1

I am new to docker, and I am trying to install some packages of nltk on docker Here is my docker file

FROM python:3-onbuild

RUN python -m libs.py

COPY start.sh /libs.py

COPY start.sh /start.sh

EXPOSE 8000

CMD ["/start.sh"]

Here is My libs.py which contain the packages of nltk to download

import nltk
nltk.data.path.append('./')
nltk.download('wordnet')
nltk.download('pros_cons')
nltk.download('snowball_data')
nltk.download('averaged_perceptron_tagger')
nltk.download('averaged_perceptron_tagger_ru')
nltk.download('punkt')
nltk.download('universal_tagset')
nltk.download('maxent_treebank_pos_tagger')
nltk.download('hmm_treebank_pos_tagger')
nltk.download('reuters')
nltk.download('treebank')
nltk.download('vader_lexicon')
nltk.download('porter_test')
nltk.download('rslp')

Docker Image created successfully but when I try to use these packages it throwing me error

LookupError: 
**********************************************************************
  Resource punkt not found.
  Please use the NLTK Downloader to obtain the resource:

  >>> import nltk
  >>> nltk.download('punkt')

  Searched in:
    - '/root/nltk_data'
    - '/usr/share/nltk_data'
    - '/usr/local/share/nltk_data'
    - '/usr/lib/nltk_data'
    - '/usr/local/lib/nltk_data'
    - '/usr/local/nltk_data'
    - '/usr/local/lib/nltk_data'
    - ''
**********************************************************************

Can anybody tell why the nltk packages not installed? thanks

Nazir Ahmed
  • 615
  • 4
  • 14
  • 29

2 Answers2

1

It looks like you have to create a user inside Docker. You should try to avoid being root in Docker (by default).
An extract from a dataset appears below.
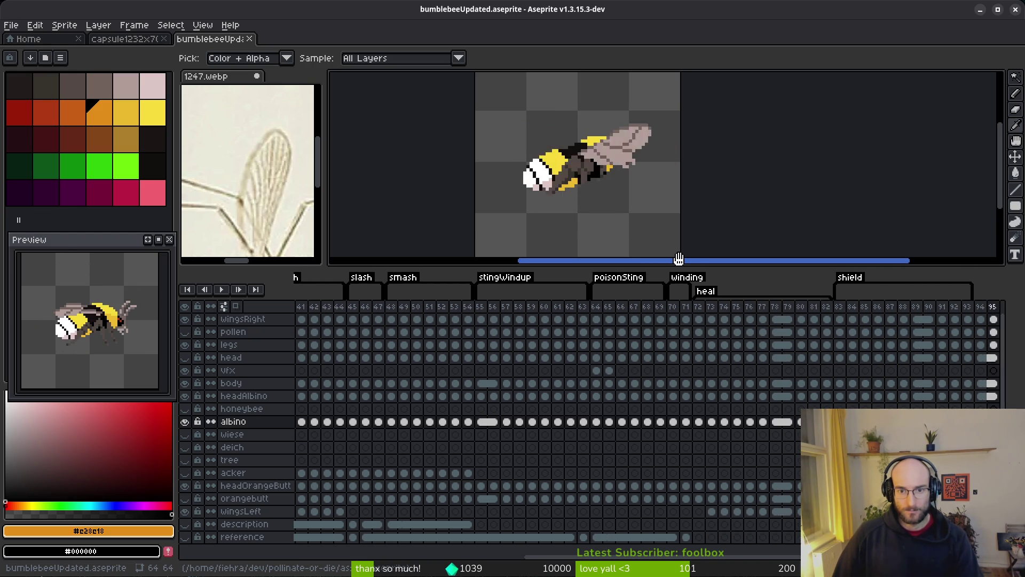
pyautogui.press('Left')
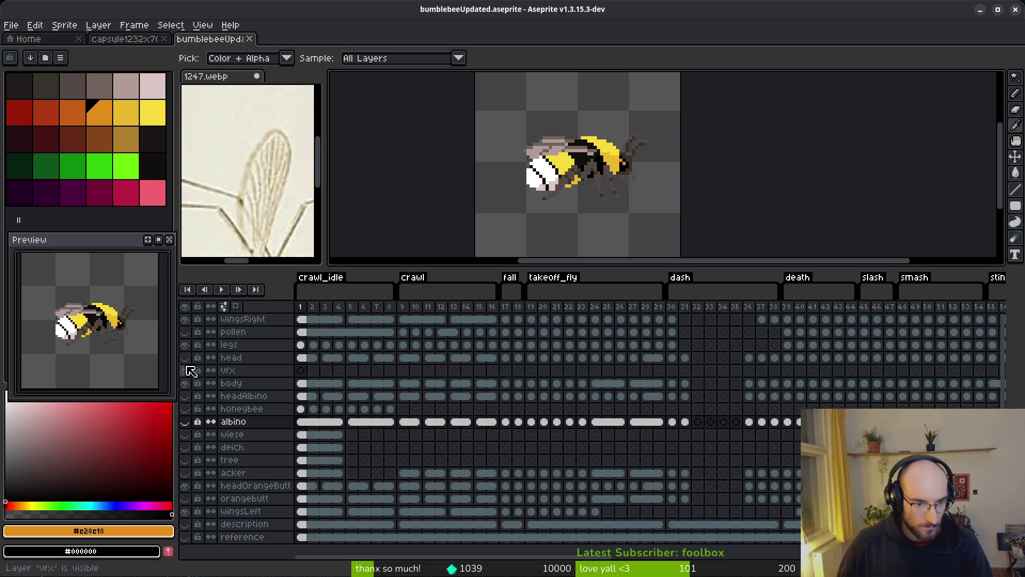
# Step: Save bumblebeeUpdated.aseprite and close it to return to the mosquito capsule
pyautogui.press('ctrl+s')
Nevertheless you can set the download_dir when using nltk.download():

download(self, info_or_id=None, download_dir=None, quiet=False, force=False, prefix='[nltk_data] ', halt_on_error=True, raise_on_error=False):

And if no value is set for download_dir, it will try to save it the default path:

    # decide where we're going to save things to.
    if self._download_dir is None:
        self._download_dir = self.default_download_dir()

More specifically: https://github.com/nltk/nltk/blob/develop/nltk/downloader.py#L919

def default_download_dir(self):
    """
    Return the directory to which packages will be downloaded by
    default.  This value can be overridden using the constructor,
    or on a case-by-case basis using the ``download_dir`` argument when
    calling ``download()``.
    On Windows, the default download directory is
    ``PYTHONHOME/lib/nltk``, where *PYTHONHOME* is the
    directory containing Python, e.g. ``C:\\Python25``.
    On all other platforms, the default directory is the first of
    the following which exists or which can be created with write
    permission: ``/usr/share/nltk_data``, ``/usr/local/share/nltk_data``,
    ``/usr/lib/nltk_data``, ``/usr/local/lib/nltk_data``, ``~/nltk_data``.
    """

Thus it's saving the file at /root/nltk_data/

It looks like you're accessing / directory when you run CMD ["/start.sh"] the docker image, so perhaps you have some permission settings with /root/nltk_data.

In short

Explicitly set the path where you want the nltk_data directory to be downloaded:

nltk.download('popular', download_dir='/path/to/nltk_data/')

When running a new python instance,

nltk.data.path.append('/path/to/nltk_data/')

See also: How to config nltk data directory from code?

alvas
  • 115,346
  • 109
  • 446
  • 738
  • I add the download_dir='./libs_data/nltk_data/' but it giving me this error while unzipping the package files `The command '/bin/sh -c python -m libs.py' returned a non-zero code: 1` – Nazir Ahmed Nov 01 '17 at 07:26
  • Docker doesn't like dynamic paths, give a static path. Also, it's advisable to create a user in docker, not use root. – alvas Nov 01 '17 at 08:07
  • by adding `nltk.data.path.append('/path/to/nltk')` into settings.py of django app it works for me. – Nazir Ahmed Nov 01 '17 at 11:15
0

You have to set your nltk.data.path.append('/path/to/nltk_data') in your settings.py file and the the procedure is same

libs.py contain all the packges detail

After that add this into your docker file

RUN pip install nltk

RUN python nltk_pkg.py

COPY start.sh /nltk_pkg.py

COPY start.sh /start.sh

It works for me.

Nazir Ahmed
  • 615
  • 4
  • 14
  • 29